◆ **Exercise aim**:
An exact copy of every record is needed, with all pictures omitted.

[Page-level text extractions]

>>>>

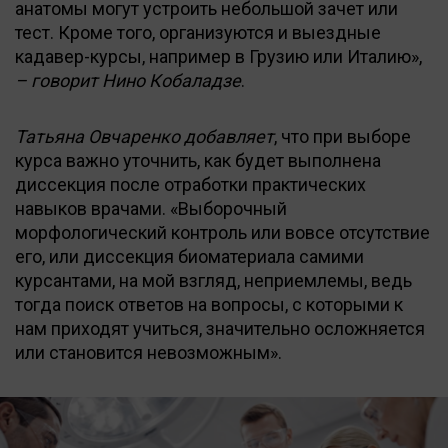
анатомы могут устроить небольшой зачет или
тест. Кроме того, организуются и выездные
кадавер-курсы, например в Грузию или Италию»,
– говорит Нино Кобаладзе
.
Татьяна Овчаренко добавляет
, что при выборе
курса важно уточнить, как будет выполнена
диссекция после отработки практических
навыков врачами. «Выборочный
морфологический контроль или вовсе отсутствие
его, или диссекция биоматериала самими
курсантами, на мой взгляд, неприемлемы, ведь
тогда поиск ответов на вопросы, с которыми к
нам приходят учиться, значительно осложняется
или становится невозможным».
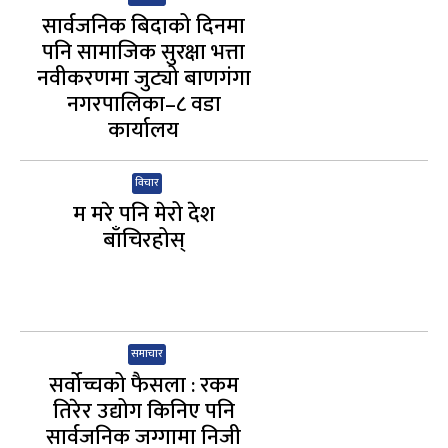
सार्वजनिक बिदाको दिनमा
पनि सामाजिक सुरक्षा भत्ता
नवीकरणमा जुट्यो बाणगंगा
नगरपालिका–८ वडा
कार्यालय
विचार
म मरे पनि मेरो देश
बाँचिरहोस्
समाचार
सर्वोच्चको फैसला : रकम
तिरेर उद्योग किनिए पनि
सार्वजनिक जग्गामा निजी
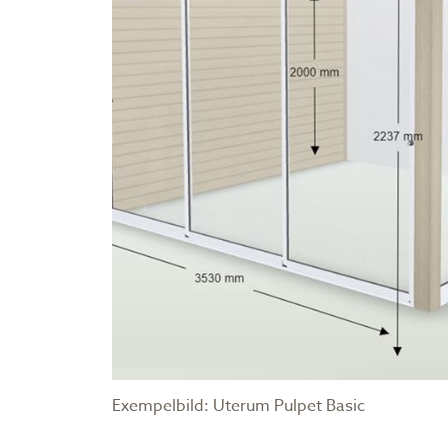
Exempelbild: Uterum Pulpet Basic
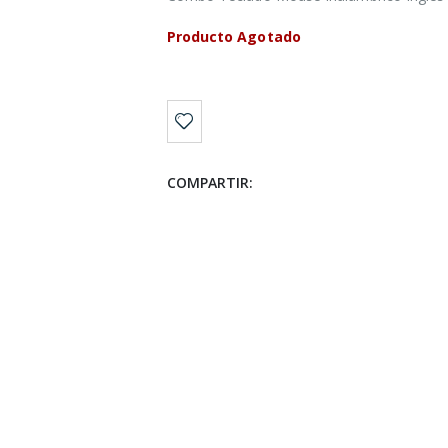
Producto Agotado
COMPARTIR:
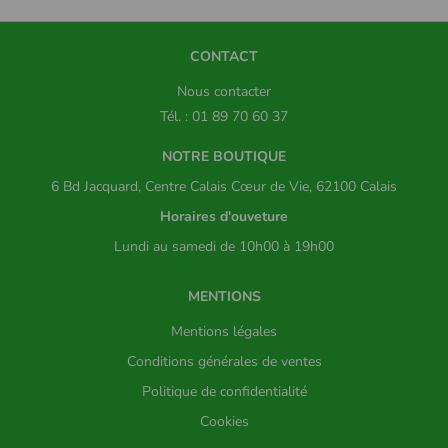
CONTACT
Nous contacter
Tél. : 01 89 70 60 37
NOTRE BOUTIQUE
6 Bd Jacquard, Centre Calais Cœur de Vie, 62100 Calais
Horaires d'ouveture
Lundi au samedi de 10h00 à 19h00
MENTIONS
Mentions légales
Conditions générales de ventes
Politique de confidentialité
Cookies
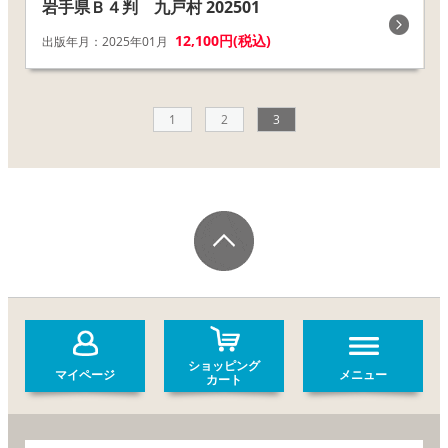
岩手県Ｂ４判 九戸村 202501
12,100円(税込)
出版年月：2025年01月
1
2
3
ショッピング
マイページ
メニュー
カート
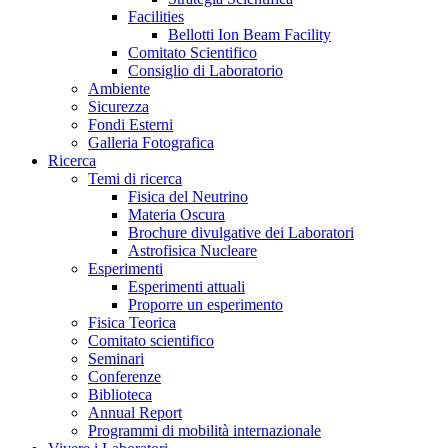
Facilities
Bellotti Ion Beam Facility
Comitato Scientifico
Consiglio di Laboratorio
Ambiente
Sicurezza
Fondi Esterni
Galleria Fotografica
Ricerca
Temi di ricerca
Fisica del Neutrino
Materia Oscura
Brochure divulgative dei Laboratori
Astrofisica Nucleare
Esperimenti
Esperimenti attuali
Proporre un esperimento
Fisica Teorica
Comitato scientifico
Seminari
Conferenze
Biblioteca
Annual Report
Programmi di mobilità internazionale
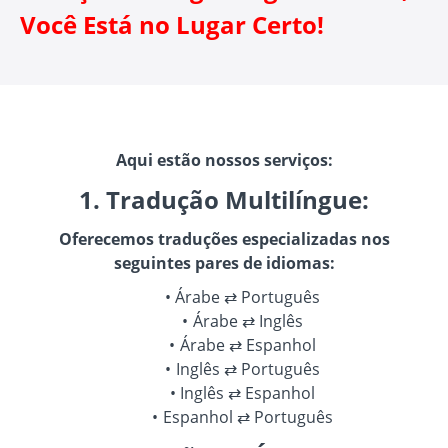
Você Está no Lugar Certo!
Aqui estão nossos serviços:
1. Tradução Multilíngue:
Oferecemos traduções especializadas nos
seguintes pares de idiomas:
Árabe ⇄ Português
Árabe ⇄ Inglês
Árabe ⇄ Espanhol
Inglês ⇄ Português
Inglês ⇄ Espanhol
Espanhol ⇄ Português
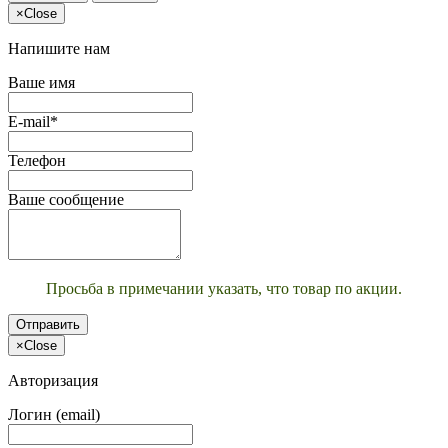
×
Close
Напишите нам
Ваше имя
E-mail*
Телефон
Ваше сообщение
Просьба в примечании указать, что товар по акции.
Отправить
×
Close
Авторизация
Логин (email)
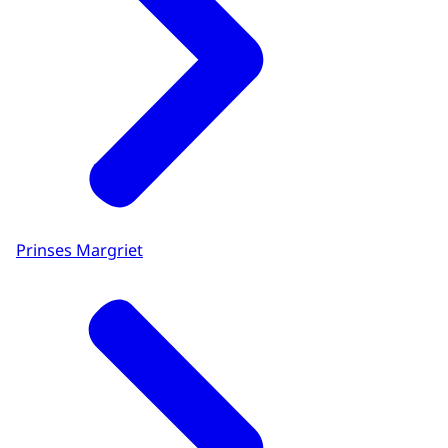
Prinses Margriet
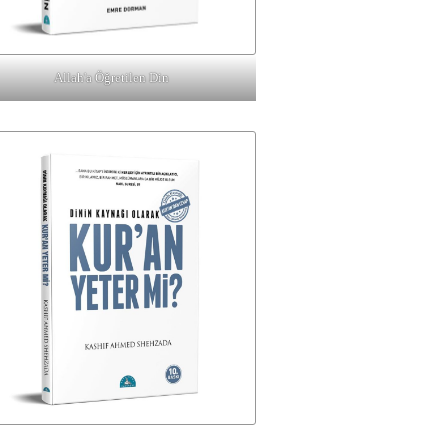
Allah'a Öğretilen Din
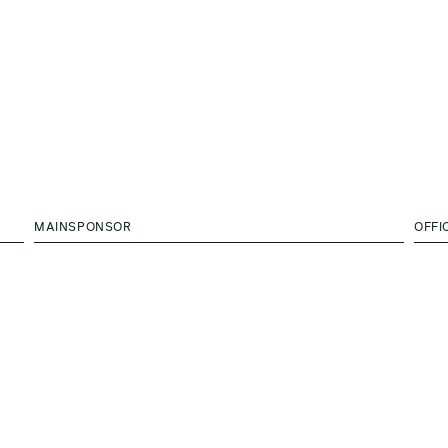
MAINSPONSOR
OFFI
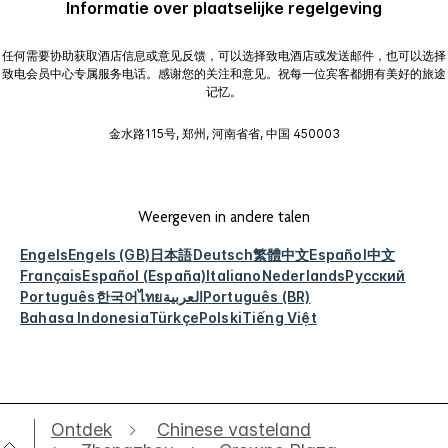
Informatie over plaatselijke regelgeving
任何需要协助获取酒店信息或意见反馈，可以选择致电酒店或发送邮件，也可以选择
致电会员中心专属服务电话。感谢您的关注和意见。祝每一位宾客都拥有美好的旅途
记忆。
金水路115号, 郑州, 河南省省, 中国 450003
Weergeven in andere talen
Engels
Engels (GB)
日本語
Deutsch
繁體中文
Español
中文
Français
Español (España)
Italiano
Nederlands
Русский
Português
한국어
ไทย
العربية
Português (BR)
Bahasa Indonesia
Türkçe
Polski
Tiếng Việt
Ontdek
Chinese vasteland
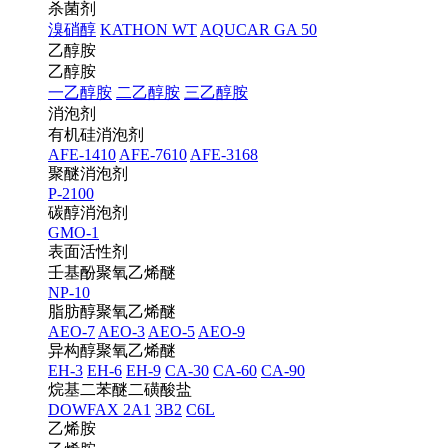
杀菌剂
溴硝醇
KATHON WT
AQUCAR GA 50
乙醇胺
乙醇胺
一乙醇胺
二乙醇胺
三乙醇胺
消泡剂
有机硅消泡剂
AFE-1410
AFE-7610
AFE-3168
聚醚消泡剂
P-2100
碳醇消泡剂
GMO-1
表面活性剂
壬基酚聚氧乙烯醚
NP-10
脂肪醇聚氧乙烯醚
AEO-7
AEO-3
AEO-5
AEO-9
异构醇聚氧乙烯醚
EH-3
EH-6
EH-9
CA-30
CA-60
CA-90
烷基二苯醚二磺酸盐
DOWFAX 2A1
3B2
C6L
乙烯胺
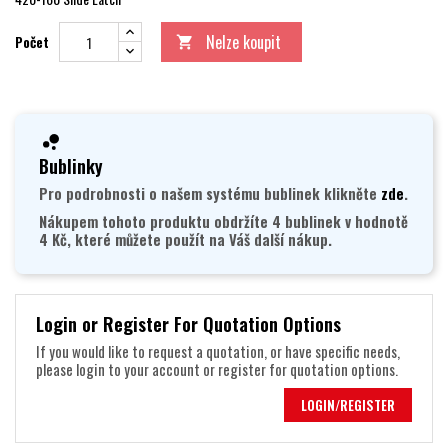
Nelze koupit
Počet

Bublinky
Pro podrobnosti o našem systému bublinek klikněte
zde
.
Nákupem tohoto produktu obdržíte 4 bublinek v hodnotě
4 Kč, které můžete použít na Váš další nákup.
Login or Register For Quotation Options
If you would like to request a quotation, or have specific needs,
please login to your account or register for quotation options.
LOGIN/REGISTER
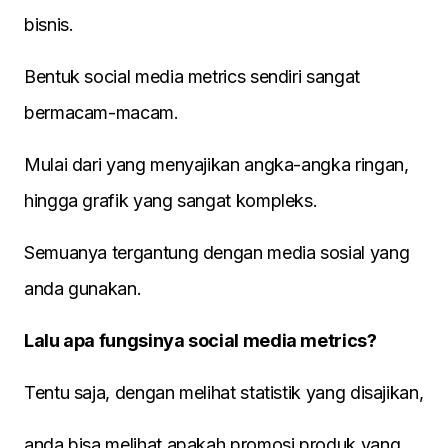
bisnis.
Bentuk social media metrics sendiri sangat
bermacam-macam.
Mulai dari yang menyajikan angka-angka ringan,
hingga grafik yang sangat kompleks.
Semuanya tergantung dengan media sosial yang
anda gunakan.
Lalu apa fungsinya social media metrics?
Tentu saja, dengan melihat statistik yang disajikan,
anda bisa melihat apakah promosi produk yang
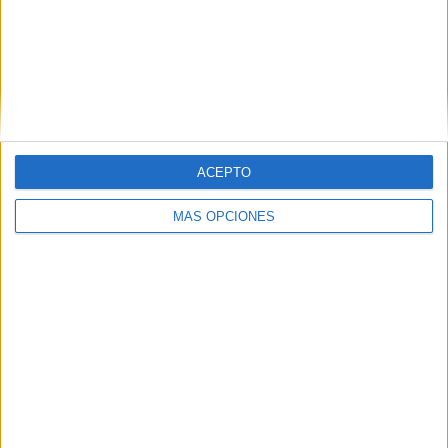
PIN
ACEPTO
SÍGUENOS EN FACEBOOK
MÁS OPCIONES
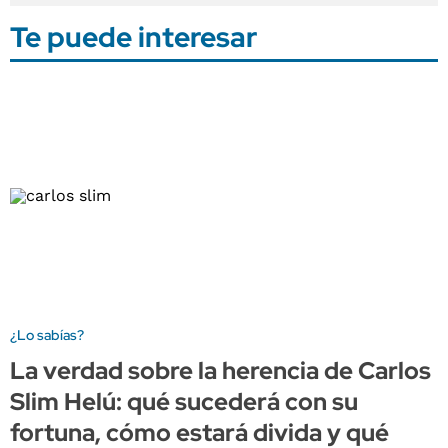
Te puede interesar
¿Lo sabías?
La verdad sobre la herencia de Carlos
Slim Helú: qué sucederá con su
fortuna, cómo estará divida y qué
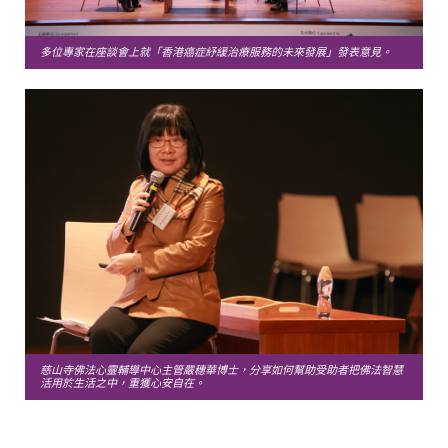
多位專家在座談會上就「香港癌症紓緩治療服務的未來發展」發表意見。
慈山寺佛法心靈輔導中心主管嚴穗華博士，分享如何幫助受助者把佛法智慧
活用於生活之中，重獲心安自在。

<<<<

◆ **Answer to this problem**:
анатомы могут устроить небольшой зачет или
тест. Кроме того, организуются и выездные
кадавер-курсы, например в Грузию или Италию»,
– говорит Нино Кобаладзе
.
Татьяна Овчаренко добавляет
, что при выборе
курса важно уточнить, как будет выполнена
диссекция после отработки практических
навыков врачами. «Выборочный
морфологический контроль или вовсе отсутствие
его, или диссекция биоматериала самими
курсантами, на мой взгляд, неприемлемы, ведь
тогда поиск ответов на вопросы, с которыми к
нам приходят учиться, значительно осложняется
или становится невозможным».
सार्वजनिक बिदाको दिनमा
पनि सामाजिक सुरक्षा भत्ता
नवीकरणमा जुट्यो बाणगंगा
नगरपालिका–८ वडा
कार्यालय
विचार
म मरे पनि मेरो देश
बाँचिरहोस्
समाचार
सर्वोच्चको फैसला : रकम
तिरेर उद्योग किनिए पनि
सार्वजनिक जग्गामा निजी
Exempelbild: Uterum Pulpet Basic
Producto Agotado
COMPARTIR:
CONTACT
Nous contacter
Tél. : 01 89 70 60 37
NOTRE BOUTIQUE
6 Bd Jacquard, Centre Calais Cœur de Vie, 62100 Calais
Horaires d'ouveture
Lundi au samedi de 10h00 à 19h00
MENTIONS
Mentions légales
Conditions générales de ventes
Politique de confidentialité
Cookies
岩手県Ｂ４判 九戸村 202501
12,100円(税込)
出版年月：2025年01月
1
2
3
ショッピング
マイページ
メニュー
カート
Facilities
Bellotti Ion Beam Facility
Comitato Scientifico
Consiglio di Laboratorio
Ambiente
Sicurezza
Fondi Esterni
Galleria Fotografica
Ricerca
Temi di ricerca
Fisica del Neutrino
Materia Oscura
Brochure divulgative dei Laboratori
Astrofisica Nucleare
Esperimenti
Esperimenti attuali
Proporre un esperimento
Fisica Teorica
Comitato scientifico
Seminari
Conferenze
Biblioteca
Annual Report
Programmi di mobilità internazionale
Você Está no Lugar Certo!
Aqui estão nossos serviços:
1. Tradução Multilíngue:
Oferecemos traduções especializadas nos
seguintes pares de idiomas:
Árabe ⇄ Português
Árabe ⇄ Inglês
Árabe ⇄ Espanhol
Inglês ⇄ Português
Inglês ⇄ Espanhol
Espanhol ⇄ Português
×
Close
Напишите нам
Ваше имя
E-mail*
Телефон
Ваше сообщение
Просьба в примечании указать, что товар по акции.
Отправить
×
Close
Авторизация
Логин (email)
Prinses Margriet
Allah'a Öğretilen Din
MAINSPONSOR
OFFI
Informatie over plaatselijke regelgeving
任何需要协助获取酒店信息或意见反馈，可以选择致电酒店或发送邮件，也可以选择
致电会员中心专属服务电话。感谢您的关注和意见。祝每一位宾客都拥有美好的旅途
记忆。
金水路115号, 郑州, 河南省省, 中国 450003
Weergeven in andere talen
Engels
Engels (GB)
日本語
Deutsch
繁體中文
Español
中文
Français
Español (España)
Italiano
Nederlands
Русский
Português
한국어
ไทย
العربية
Português (BR)
Bahasa Indonesia
Türkçe
Polski
Tiếng Việt
Ontdek
Chinese vasteland
杀菌剂
溴硝醇
KATHON WT
AQUCAR GA 50
乙醇胺
乙醇胺
一乙醇胺
二乙醇胺
三乙醇胺
消泡剂
有机硅消泡剂
AFE-1410
AFE-7610
AFE-3168
聚醚消泡剂
P-2100
碳醇消泡剂
GMO-1
表面活性剂
壬基酚聚氧乙烯醚
NP-10
脂肪醇聚氧乙烯醚
AEO-7
AEO-3
AEO-5
AEO-9
异构醇聚氧乙烯醚
EH-3
EH-6
EH-9
CA-30
CA-60
CA-90
烷基二苯醚二磺酸盐
DOWFAX 2A1
3B2
C6L
乙烯胺
Nelze koupit
Počet

Bublinky
Pro podrobnosti o našem systému bublinek klikněte
zde
.
Nákupem tohoto produktu obdržíte 4 bublinek v hodnotě
4 Kč, které můžete použít na Váš další nákup.
Login or Register For Quotation Options
If you would like to request a quotation, or have specific needs,
please login to your account or register for quotation options.
LOGIN/REGISTER
bisnis.
Bentuk social media metrics sendiri sangat
bermacam-macam.
Mulai dari yang menyajikan angka-angka ringan,
hingga grafik yang sangat kompleks.
Semuanya tergantung dengan media sosial yang
anda gunakan.
Lalu apa fungsinya social media metrics?
Tentu saja, dengan melihat statistik yang disajikan,
anda bisa melihat apakah promosi produk yang
PIN
ACEPTO
SÍGUENOS EN FACEBOOK
MÁS OPCIONES
Te puede interesar
¿Lo sabías?
La verdad sobre la herencia de Carlos
Slim Helú: qué sucederá con su
fortuna, cómo estará divida y qué
多位專家在座談會上就「香港癌症紓緩治療服務的未來發展」發表意見。
慈山寺佛法心靈輔導中心主管嚴穗華博士，分享如何幫助受助者把佛法智慧
活用於生活之中，重獲心安自在。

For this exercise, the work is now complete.